■ **Текст документа**
++++++++++++++++++++

При вербовке, по воспоминаниям А. Чайковского, не соблюдалось почти никаких формальностей: вербовщик справлялся только у местных властей, может ли волонтер оставить данный район, в котором он проживал. Наибольшее число волонтеров-славян, как указывал А. Чайковский, вербовалось в Филиппополе и его окрестностях, в городах Дубнице, Враниа и др. В Софии и ее окрестностях, а также во фракийских городах Сересе, Истибе, Неврокупе набиралось также много охотников из числа болгар и помаков, отуреченных славян34. В Константинополе из болгар были образованы 3, 4 и 5-я казачья сотни, еще одна сотня была позже сформирована в болгарском городе Одрине35. По прибытии в полк волонтеры приводились под знаменем к присяге православным священником, клянясь на Евангелии султану, так как «большая часть их принадлежала к православному вероисповеданию»36. Показательны слова одринского губернатора, присутствовавшего на церемонии, о том, что для христиан наступила «новая эра в развитии Османской империи».

++++++++++++++++++++

■ **Предоставленные материалы**
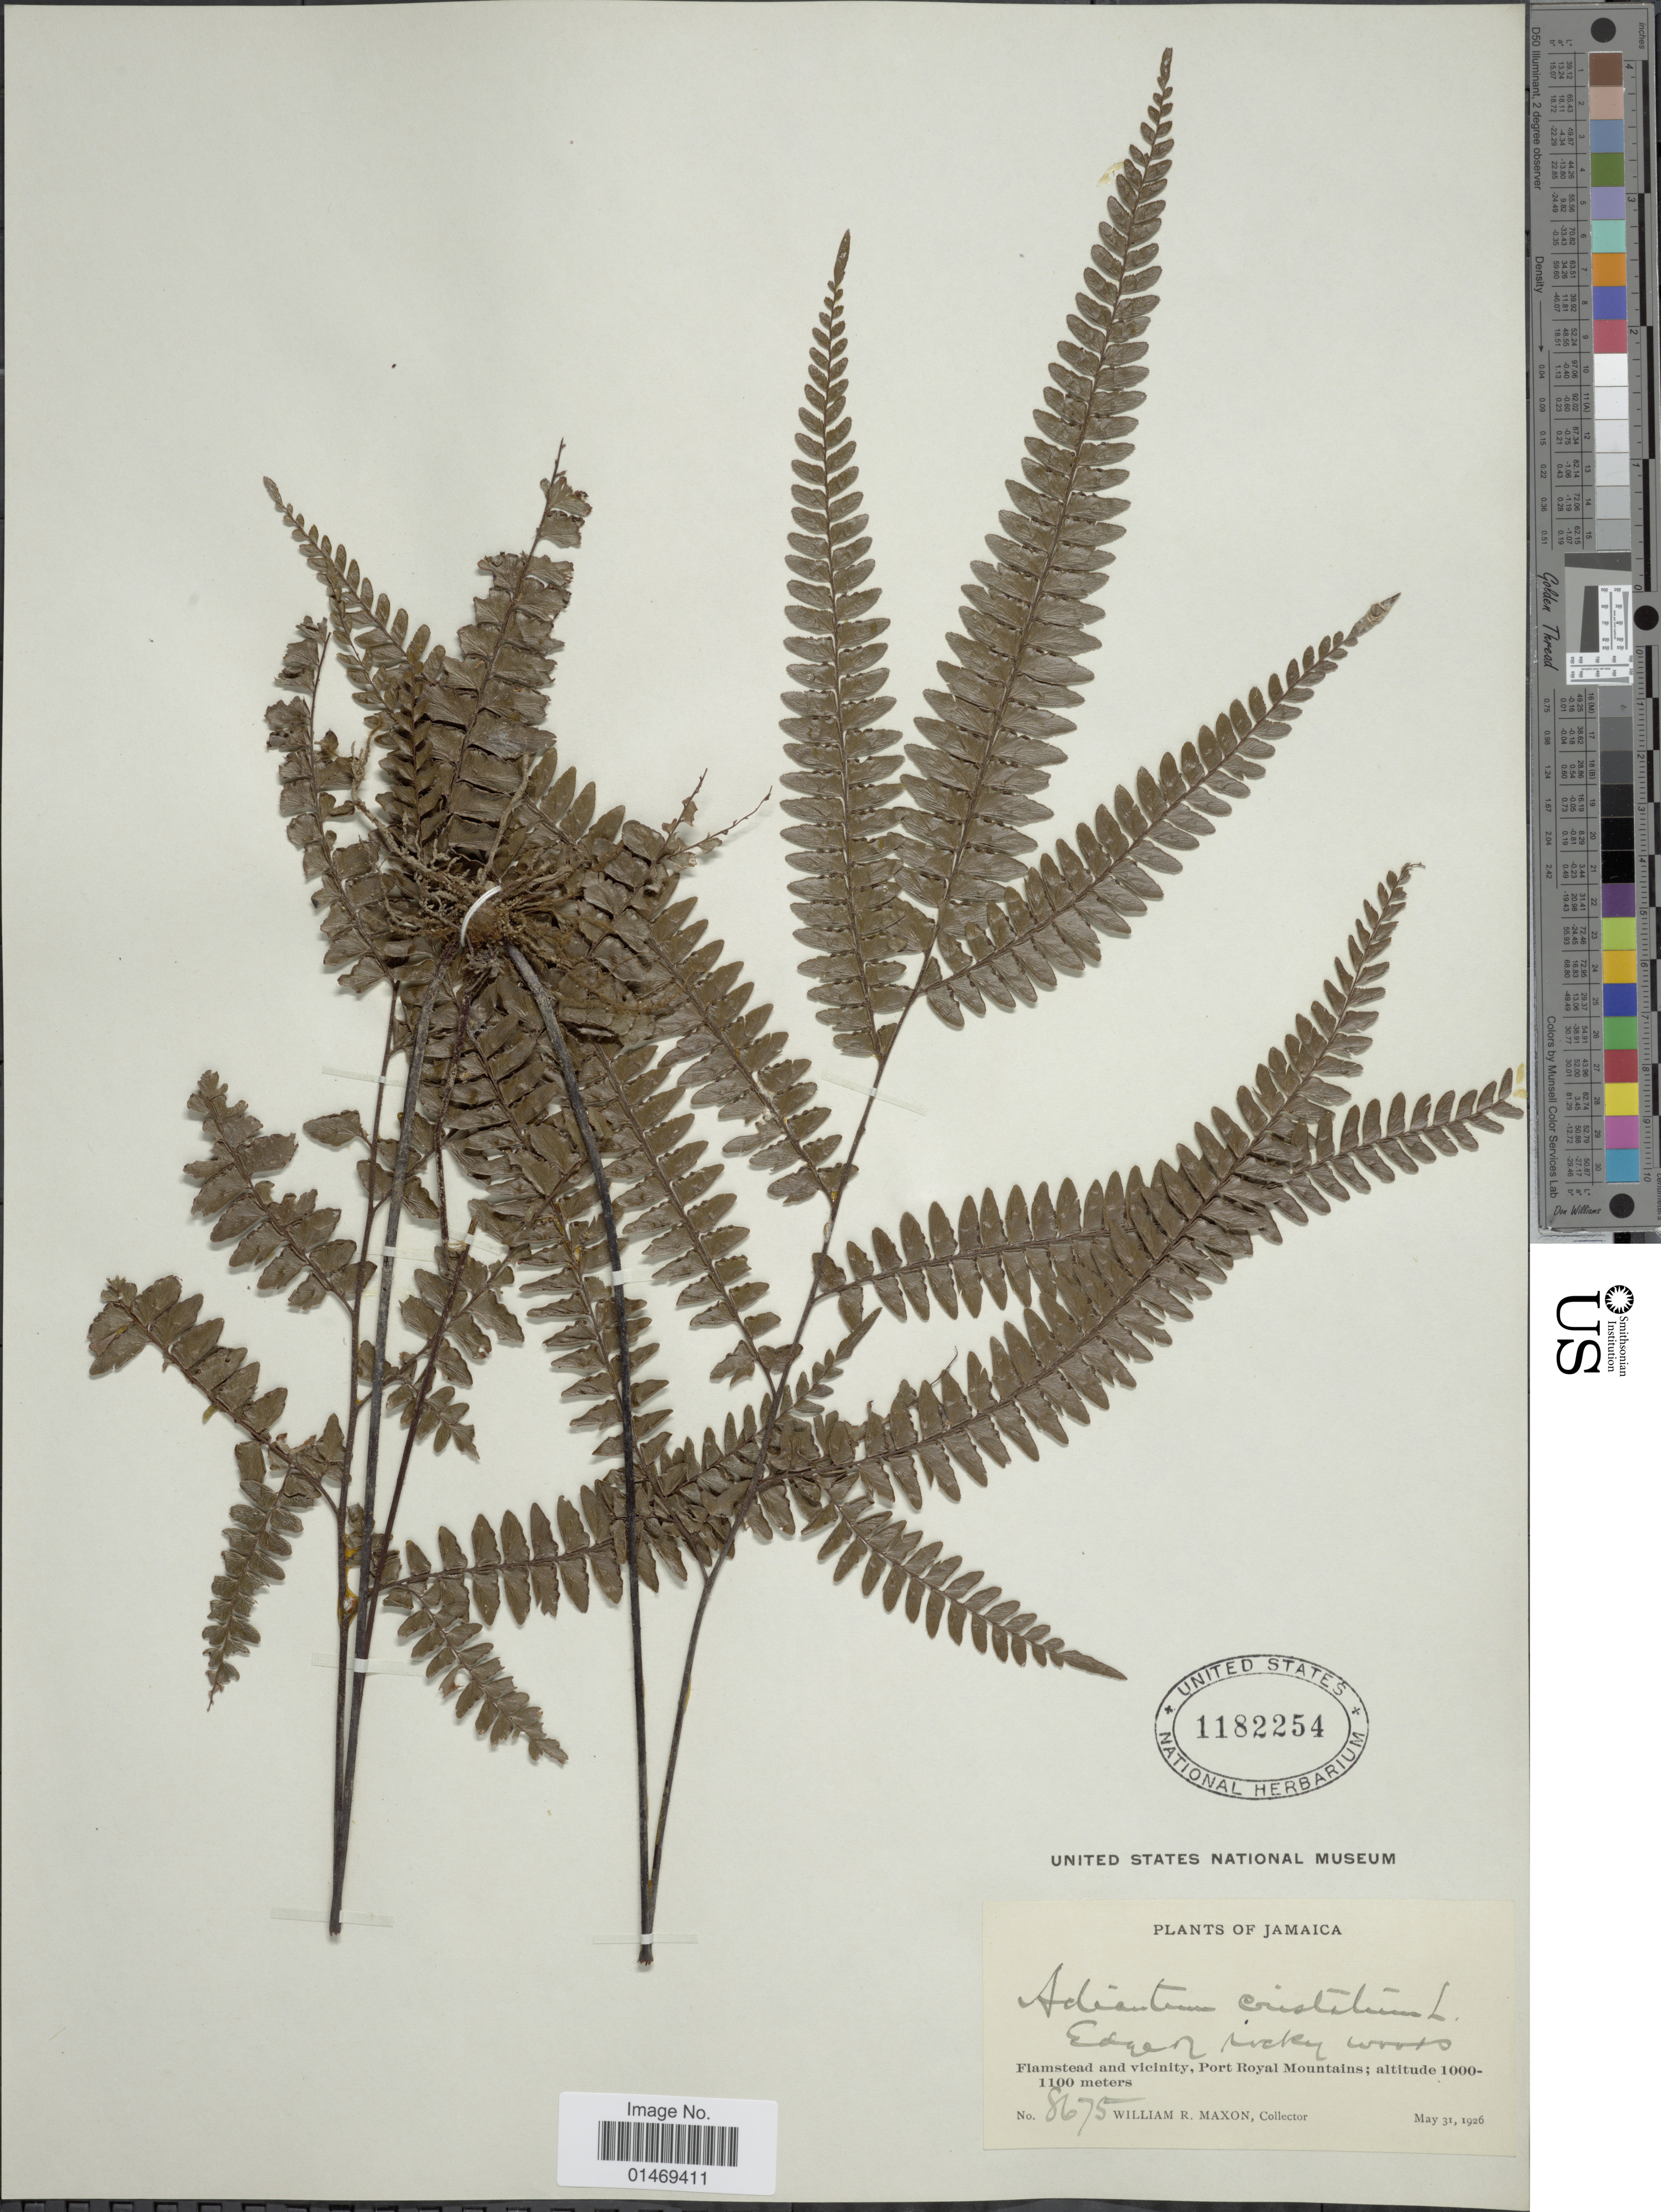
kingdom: Plantae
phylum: Tracheophyta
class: Polypodiopsida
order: Polypodiales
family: Pteridaceae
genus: Adiantum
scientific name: Adiantum pyramidale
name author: (L.) Willd.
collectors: W. R. Maxon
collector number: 8675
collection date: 1926-05-31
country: Jamaica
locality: Flamstead and vicinity, Port Royal Mountains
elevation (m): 1000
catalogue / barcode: US 1182254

++++++++++++++++++++

■ **Задание 1**
Как короче изложить списком абзац текста о вербовке, начинающийся словами «При вербовке, по воспоминаниям А. Чайковского», сохранив его основные факты?
■ **Задание 2**
Приведите продолжение текста о вербовке волонтеров-славян, начав сразу после его последнего предложения.
Материалы представляют собой самостоятельный источник, отдельный от текста.

■ **Ответ 1**
- По воспоминаниям А. Чайковского, формальностей при вербовке почти не было. Вербовщик лишь узнавал у местных властей, может ли волонтер покинуть район, где живет.
- Больше всего волонтеров-славян набирали в Филиппополе и его окрестностях, а также в Дубнице, Враниа и других городах.
- Много охотников из болгар и помаков (отуреченных славян) набирали в Софии и ее окрестностях и во фракийских городах Сересе, Истибе и Неврокупе.
- В Константинополе из болгар сформировали 3, 4 и 5-ю казачьи сотни. Позже еще одну сотню образовали в Одрине.
- В полку волонтеров под знаменем приводил к присяге православный священник. Они клялись на Евангелии султану, поскольку большинство было православными.
- Одринский губернатор, присутствовавший на церемонии, сказал, что для христиан наступила «новая эра в развитии Османской империи».

■ **Ответ 2**
«Братушки» отличились в боевых действиях при Силистрии, Калафате, Олтенице и Добрудже37. «Болгары и прочие славяне вели себя образцово в отношении повиновения, трудолюбия и исполнительности; счастье, что мы имели в полку болгар», — отмечал в своих дневниках Садык-паша38. Не случайно после Крымской войны турецкий султан издал особый фирман, в котором благодарил болгарских христиан за храбрость.

В волонтеры поступали не только обедневшие представители славянского населения, но и гайдуки, четники и пандуры (разбойники), которые «делались впоследствии отличными солдатами». Например, в казачьей бригаде Чайковского долго служил некто Матео, или Матей, Рашо, болгарин по происхождению, «отчаянный разбойник, державший в страхе целую страну». Он добровольно явился в Константинополь, во дворец Мехмед-Али-паши, военного министра, который обещал простить его старые грехи, если он искупит их верной службою в казачьей бригаде. Подобных личностей было немало между казаками Садык-паши39.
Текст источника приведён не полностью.